В нескольких следующих главах мы поговорим о возникновении сложных структур — в том числе живых существ, но не только — в контексте общей картины. Вселенная — это совокупность квантовых полей, подчиняющихся таким уравнениям, в которых даже не различаются прошлое и будущее, а тем более не заложено никаких долгосрочных целей. Как в мире могло возникнуть нечто столь организованное, как человек?

Кратко ответить на этот вопрос можно двумя словами: энтропия и эмерджентность. Энтропия порождает стрелу времени; эмерджентность позволяет говорить о сложных структурах, способных жить, развиваться, иметь цели и желания. Сначала обратим внимание на энтропию.

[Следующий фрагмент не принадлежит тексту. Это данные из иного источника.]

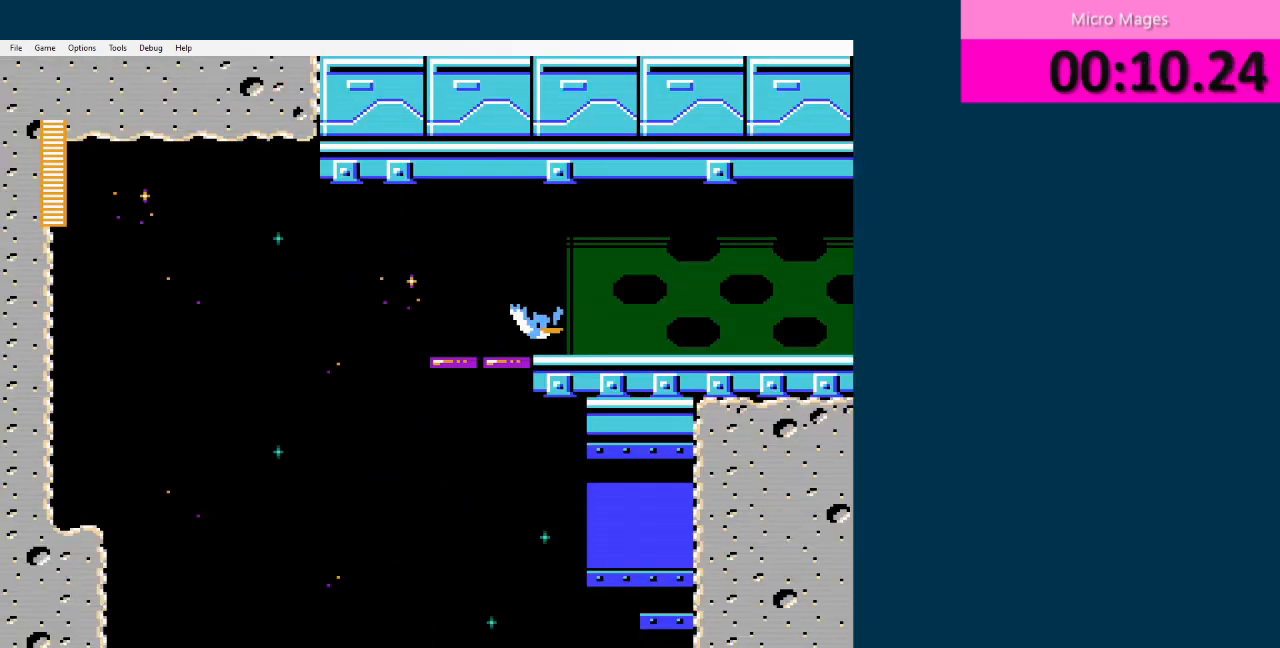
{"buttons": ["A", "DPAD_RIGHT"], "events": [[501, "A", "down"]]}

На первый взгляд роль энтропии в развитии сложности представляется парадоксальной. Согласно второму закону термодинамики, энтропия изолированной системы со временем возрастает. Людвиг Больцман объяснил нам, что такое энтропия: это способ подсчёта, сколько вариантов расположения материи в системе на микроуровне будут неразличимы на макроуровне. Если существует много возможностей перераспределить частицы в системе так, что при этом её внешний вид не изменится, то система характеризуется высокой энтропией; если таких вариантов относительно немного, то энтропия системы низкая. Согласно Гипотезе прошлого, наша Вселенная зародилась в состоянии с очень низкой энтропией. С тех пор легко прослеживается второй закон термодинамики: с течением времени энтропия во Вселенной увеличивается просто потому, что энтропия возрастает легче, чем уменьшается.

Возрастание энтропии не исключает возрастания сложности, но может показаться, что два этих явления несовместимы, — всё дело в том, как мы иногда переводим технические термины на обычный язык. Мы говорим, что энтропия — это мера «неупорядоченности» или «случайности» и что она всегда возрастает в изолированных системах (таких, как Вселенная). Если общая тенденция такова, что материя тяготеет ко всё более случайным и дезорганизованным состояниям, то может показаться странным, что в природе возникают высокоорганизованные подсистемы, причём это происходит без всякой закулисной «направляющей».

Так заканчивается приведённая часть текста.